2. Hymnes et sacrifices
Celle-ci est le plus souvent constituée par une dévotion ardente dans la majorité des textes śākta, qui sont surtout des hymnes à la Déesse (Devīmāhātmya, Devībhāgavata, Lalitāsahasranāma, etc.) en tant que destructrice des démons mythologiques et Mère secourable des dévots. Elle est Mère terrible aussi, sous les formes très populaires de Durgā, la « Mal-Accessible », ou de Kālī, la « Noire ». Sous ces formes terribles, la Śākti exige parfois des sacrifices de chevreaux, de buffles, de coqs, etc., voire des sacrifices humains volontaires, ou même des sacrifices de victimes humaines capturées pour elle, ce qui a aussi contribué à donner au śaktisme une réputation d'horreur, bien que les élans suscités par la conception de l'énergie mère aient été la plupart du temps mystiques. Dans la dévotion populaire, ces élans se manifestent par les pèlerinages en des lieux saints, la Śaktipīṭha, « sièges de la Śākti », et par toute une littérature en sanskrit, en bengali, avec les chants à Kālī de Rāmprasād (xviiie s.), etc.

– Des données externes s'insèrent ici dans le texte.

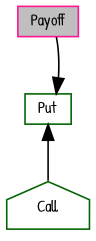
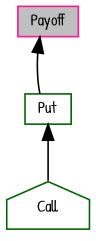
  digraph {
    fontname="Patrick Hand"
    node [color=darkgreen fillcolor=white fontname="Patrick Hand" fontsize=10 shape=box style=filled]
    edge [color=black dir=back fontname="Patrick Hand" fontsize=10 labelfontname=Helvetica labelfontsize=10 style=solid]
    n1 [color=deeppink fillcolor=grey75 fontcolor=black height=0.2 label=Payoff width=0.4]
    n2 [height=0.2 label=Put width=0.4]
    n3 [height=0.2 label=Call shape=house width=0.4]
-   n2 -> n1
+   n1 -> n2
    n2 -> n3
  }
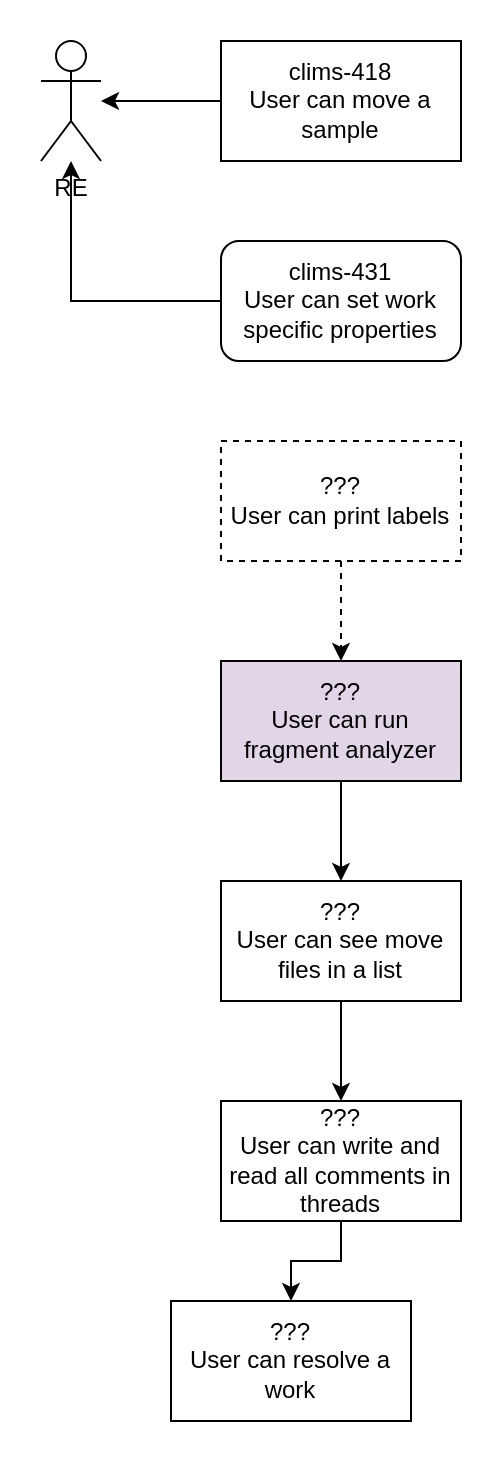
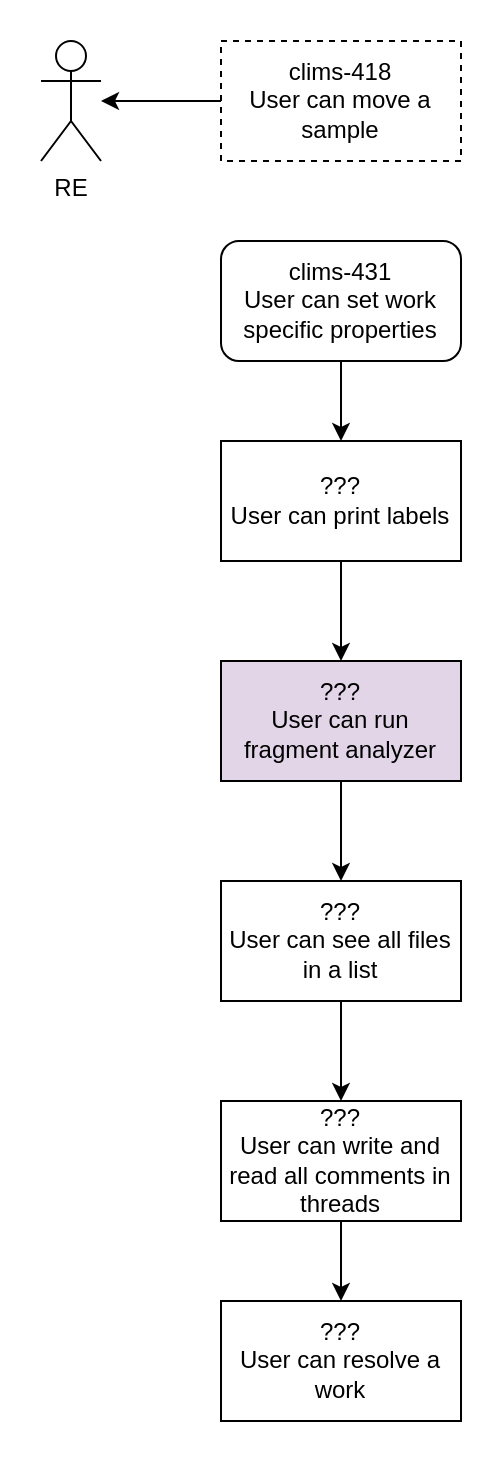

Une grande confusion règne encore dans les ouvrages européens quant aux discriminations entre shaktisme, shivaïsme et même vichnouisme. L'ancienneté et les origines du shaktisme sont également controversées. En tout cas, c'est dans une Upaniṣad ancienne (Kenopaniṣad, iii, 4), antérieure à l'ère chrétienne, qu'apparaît déjà une Umā Haimavatī, Umā de l'Himālaya, associée à Brahman en une légende dont les formes ultérieures substituent Śva à Brahman, Umā fille de l'Himālaya devant devenir la parèdre définitive, Umā-Pārvatī, « Umā fille de la montagne », de Śiva et former l'aspect bienveillant de sa Śākti, dont Durgā ou Kālī représente l'aspect terrible.